Specifically, according to the findings, 87 percent of the deaths and 71 percent of the cases of severe pneumonia occurred in persons aged 5-59, compared to an average 17 percent and 32 percent, respectively, for influenza seasons from 2006 through 2008. “These findings suggest relative protection for those persons exposed to H1N1 influenza viruses during childhood prior to the 1957 pandemic,” Chowell-Puente says.
Chowell-Puente and other mathematicians and biostaticians attending a swine flu workshop at Arizona State University June 25-28, note that vaccines and anti-viral medications are in limited supply.
“Because achieving high vaccination rates before the fall is not feasible with current technologies, effective distribution of a limited vaccine and antiviral stockpiles will be crucial to mitigate a potential second pandemic wave. The seasonal influenza vaccination strategy focuses on the very young and the very old – the most vulnerable populations. This is not necessarily the case for pandemics as we showed in our study.”
According to Chowell-Puente, the key to containing pandemic flu is closely tied in to the ability to quickly produce a good stockpile of vaccines and following a reactive distribution plan that targets the appropriate age cohorts of the population. The first wave of the current strain has not been particularly deadly, but subsequent waves may be more virulent, though it is too early to tell, he notes.
“For the 1918 (“Spanish flu”) influenza pandemic, this was the pattern – first a mild wave, and then a severe one with higher case fatality rates,” notes Chowell-Puente.
The features of the A(H1N1) epidemic, according to the findings, are “somewhat similar to past influenza pandemics in that circulation of a new influenza virus is associated with an unseasonal wave of disease affecting a younger population.”
It is the hope of Chowell-Puente that making this data available will help politicians make science-based decisions on how to optimize the use of limited resources to manage this and future epidemics.
In addition to this latest research, Chowell-Puente also was a co-author on a recent study of the flu in Japan. “Here we looked at the public health strategies they used that essentially stopped the spread of the disease in its tracks,” he says.
The researchers found that in Japan, more than 90 percent of the cases were in school-aged children and teens. Quick action was taken to contain the disease through school closures and other social distancing measures, such as avoiding use of public transportation and the use of face masks.
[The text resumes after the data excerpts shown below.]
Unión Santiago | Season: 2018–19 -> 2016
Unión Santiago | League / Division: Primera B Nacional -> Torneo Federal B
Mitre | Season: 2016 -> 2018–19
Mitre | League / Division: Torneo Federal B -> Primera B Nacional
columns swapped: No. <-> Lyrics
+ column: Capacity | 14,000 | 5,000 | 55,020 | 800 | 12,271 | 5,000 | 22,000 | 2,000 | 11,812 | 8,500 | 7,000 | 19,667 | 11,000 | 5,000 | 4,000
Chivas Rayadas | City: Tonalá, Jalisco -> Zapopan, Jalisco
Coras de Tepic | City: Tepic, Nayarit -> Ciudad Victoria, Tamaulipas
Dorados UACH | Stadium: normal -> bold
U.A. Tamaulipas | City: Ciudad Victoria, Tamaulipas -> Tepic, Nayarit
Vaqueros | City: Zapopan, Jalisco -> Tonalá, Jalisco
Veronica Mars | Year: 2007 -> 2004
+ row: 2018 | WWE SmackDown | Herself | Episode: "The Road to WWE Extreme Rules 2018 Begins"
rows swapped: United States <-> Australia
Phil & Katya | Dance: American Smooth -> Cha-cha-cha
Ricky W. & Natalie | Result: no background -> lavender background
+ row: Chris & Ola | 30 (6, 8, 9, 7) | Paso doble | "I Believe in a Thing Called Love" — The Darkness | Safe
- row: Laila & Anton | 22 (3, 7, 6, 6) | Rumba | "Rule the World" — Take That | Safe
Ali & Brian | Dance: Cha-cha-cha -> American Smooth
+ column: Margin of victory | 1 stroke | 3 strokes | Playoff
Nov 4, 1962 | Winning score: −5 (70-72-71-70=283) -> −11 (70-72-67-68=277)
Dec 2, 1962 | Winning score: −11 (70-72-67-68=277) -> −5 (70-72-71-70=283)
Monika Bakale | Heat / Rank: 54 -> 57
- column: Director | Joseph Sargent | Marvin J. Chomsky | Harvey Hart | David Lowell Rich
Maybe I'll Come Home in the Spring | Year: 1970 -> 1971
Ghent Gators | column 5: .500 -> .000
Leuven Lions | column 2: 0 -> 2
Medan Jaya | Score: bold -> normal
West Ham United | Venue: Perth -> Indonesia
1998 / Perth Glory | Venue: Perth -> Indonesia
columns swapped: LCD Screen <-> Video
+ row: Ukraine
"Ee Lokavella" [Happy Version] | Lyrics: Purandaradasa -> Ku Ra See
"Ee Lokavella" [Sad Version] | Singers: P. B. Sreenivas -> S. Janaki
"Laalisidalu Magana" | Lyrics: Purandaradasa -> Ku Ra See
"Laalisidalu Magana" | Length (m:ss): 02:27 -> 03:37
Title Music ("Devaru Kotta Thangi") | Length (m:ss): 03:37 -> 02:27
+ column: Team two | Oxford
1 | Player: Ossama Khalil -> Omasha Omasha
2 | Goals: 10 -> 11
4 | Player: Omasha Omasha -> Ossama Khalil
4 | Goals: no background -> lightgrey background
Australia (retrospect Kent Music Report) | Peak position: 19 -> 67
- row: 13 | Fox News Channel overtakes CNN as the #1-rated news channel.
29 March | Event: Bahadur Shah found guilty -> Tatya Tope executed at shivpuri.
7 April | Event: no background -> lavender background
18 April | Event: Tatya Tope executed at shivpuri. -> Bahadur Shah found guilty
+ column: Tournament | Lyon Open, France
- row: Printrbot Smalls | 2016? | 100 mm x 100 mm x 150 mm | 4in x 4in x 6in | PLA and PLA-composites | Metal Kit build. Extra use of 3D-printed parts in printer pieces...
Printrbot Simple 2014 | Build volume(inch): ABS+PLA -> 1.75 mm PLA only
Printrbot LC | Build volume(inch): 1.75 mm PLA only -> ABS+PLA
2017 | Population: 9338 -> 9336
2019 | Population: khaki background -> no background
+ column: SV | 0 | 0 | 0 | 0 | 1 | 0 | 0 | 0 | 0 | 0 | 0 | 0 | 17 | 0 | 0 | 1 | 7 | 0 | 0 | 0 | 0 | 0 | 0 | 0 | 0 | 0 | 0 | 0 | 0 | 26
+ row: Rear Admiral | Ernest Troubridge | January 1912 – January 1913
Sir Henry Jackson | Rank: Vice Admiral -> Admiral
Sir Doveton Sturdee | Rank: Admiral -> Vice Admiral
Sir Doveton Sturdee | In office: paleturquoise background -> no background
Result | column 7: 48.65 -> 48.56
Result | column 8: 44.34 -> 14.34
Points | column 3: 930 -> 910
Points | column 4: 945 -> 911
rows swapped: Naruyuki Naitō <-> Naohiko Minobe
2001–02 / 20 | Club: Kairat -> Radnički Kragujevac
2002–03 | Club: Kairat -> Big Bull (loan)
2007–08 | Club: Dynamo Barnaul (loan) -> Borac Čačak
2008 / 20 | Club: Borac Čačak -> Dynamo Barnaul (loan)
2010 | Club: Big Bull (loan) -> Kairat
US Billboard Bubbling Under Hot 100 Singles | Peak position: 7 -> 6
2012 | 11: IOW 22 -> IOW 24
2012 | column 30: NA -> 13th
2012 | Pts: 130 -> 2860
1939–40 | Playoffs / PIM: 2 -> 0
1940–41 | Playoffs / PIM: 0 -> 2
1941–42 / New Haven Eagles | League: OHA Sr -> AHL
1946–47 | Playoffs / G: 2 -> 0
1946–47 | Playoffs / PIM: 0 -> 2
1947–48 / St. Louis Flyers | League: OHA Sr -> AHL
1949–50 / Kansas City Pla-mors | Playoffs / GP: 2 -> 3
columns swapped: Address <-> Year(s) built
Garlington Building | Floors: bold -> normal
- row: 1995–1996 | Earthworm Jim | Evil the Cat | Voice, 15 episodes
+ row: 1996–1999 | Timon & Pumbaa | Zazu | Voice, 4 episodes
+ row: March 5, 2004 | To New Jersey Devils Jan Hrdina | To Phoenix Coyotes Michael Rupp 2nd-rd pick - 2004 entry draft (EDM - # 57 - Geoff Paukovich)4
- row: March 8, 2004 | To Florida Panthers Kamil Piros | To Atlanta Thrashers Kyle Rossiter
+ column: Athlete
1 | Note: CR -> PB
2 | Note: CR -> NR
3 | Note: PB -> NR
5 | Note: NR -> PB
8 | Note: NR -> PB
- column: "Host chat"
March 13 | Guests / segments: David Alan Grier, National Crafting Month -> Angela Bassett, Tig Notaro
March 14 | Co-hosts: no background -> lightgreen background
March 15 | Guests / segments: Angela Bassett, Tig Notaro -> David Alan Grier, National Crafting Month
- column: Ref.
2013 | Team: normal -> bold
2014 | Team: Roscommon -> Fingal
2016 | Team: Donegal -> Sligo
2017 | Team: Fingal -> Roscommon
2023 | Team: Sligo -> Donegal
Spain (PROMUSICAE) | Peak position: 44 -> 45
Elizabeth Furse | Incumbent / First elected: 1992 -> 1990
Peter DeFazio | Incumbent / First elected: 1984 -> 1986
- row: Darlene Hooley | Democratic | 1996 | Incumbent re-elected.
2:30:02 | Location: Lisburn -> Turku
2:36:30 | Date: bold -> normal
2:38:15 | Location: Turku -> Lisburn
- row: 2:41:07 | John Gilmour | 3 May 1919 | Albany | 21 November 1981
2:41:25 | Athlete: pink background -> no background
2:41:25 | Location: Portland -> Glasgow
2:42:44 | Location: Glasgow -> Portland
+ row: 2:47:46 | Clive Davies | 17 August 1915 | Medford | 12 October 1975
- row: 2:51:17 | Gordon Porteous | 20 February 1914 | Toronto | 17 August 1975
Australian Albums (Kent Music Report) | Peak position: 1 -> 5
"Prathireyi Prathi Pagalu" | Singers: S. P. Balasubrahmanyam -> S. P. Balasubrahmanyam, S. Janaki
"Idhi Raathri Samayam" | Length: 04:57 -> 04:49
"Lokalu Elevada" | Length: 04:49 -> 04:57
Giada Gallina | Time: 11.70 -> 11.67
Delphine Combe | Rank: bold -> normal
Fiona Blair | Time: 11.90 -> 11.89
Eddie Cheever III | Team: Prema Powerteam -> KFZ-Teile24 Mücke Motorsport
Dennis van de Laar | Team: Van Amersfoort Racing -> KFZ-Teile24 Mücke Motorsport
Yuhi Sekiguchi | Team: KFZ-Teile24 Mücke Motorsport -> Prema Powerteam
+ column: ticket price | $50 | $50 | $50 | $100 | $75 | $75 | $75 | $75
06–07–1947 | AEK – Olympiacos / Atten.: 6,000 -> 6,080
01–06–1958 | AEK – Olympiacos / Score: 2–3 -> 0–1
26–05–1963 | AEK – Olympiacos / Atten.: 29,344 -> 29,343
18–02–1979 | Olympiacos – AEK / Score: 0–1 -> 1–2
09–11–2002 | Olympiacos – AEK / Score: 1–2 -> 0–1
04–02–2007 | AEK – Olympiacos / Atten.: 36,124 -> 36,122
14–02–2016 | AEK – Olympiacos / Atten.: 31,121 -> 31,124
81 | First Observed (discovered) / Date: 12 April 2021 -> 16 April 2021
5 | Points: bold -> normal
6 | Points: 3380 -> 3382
In addition, Japan employed active surveillance at airports, using recently developed sensors to detect passengers with fevers for additional screening. The disease was contained within two-to-three weeks, with only about 500 cases and no fatalities. Findings from this study appeared in the June 4 issue of Eurosurveillance in an article titled, “Transmission potential of the new influenza A(H1N1) virus and its age-specificity in Japan.”
Other authors on the Japanese study include: Hiroshi Nishiura, University of Utrecht, the Netherlands; Carlos Castillo-Chavez, Arizona State University; and Muntaser Safan, Mansoura University, Egypt.
Reducing the spread of the disease is key to preventing deaths, according to Chowell-Puente. “As transmissibility grows, timely implementation of control measures is key to reduce epidemic impact on the population.”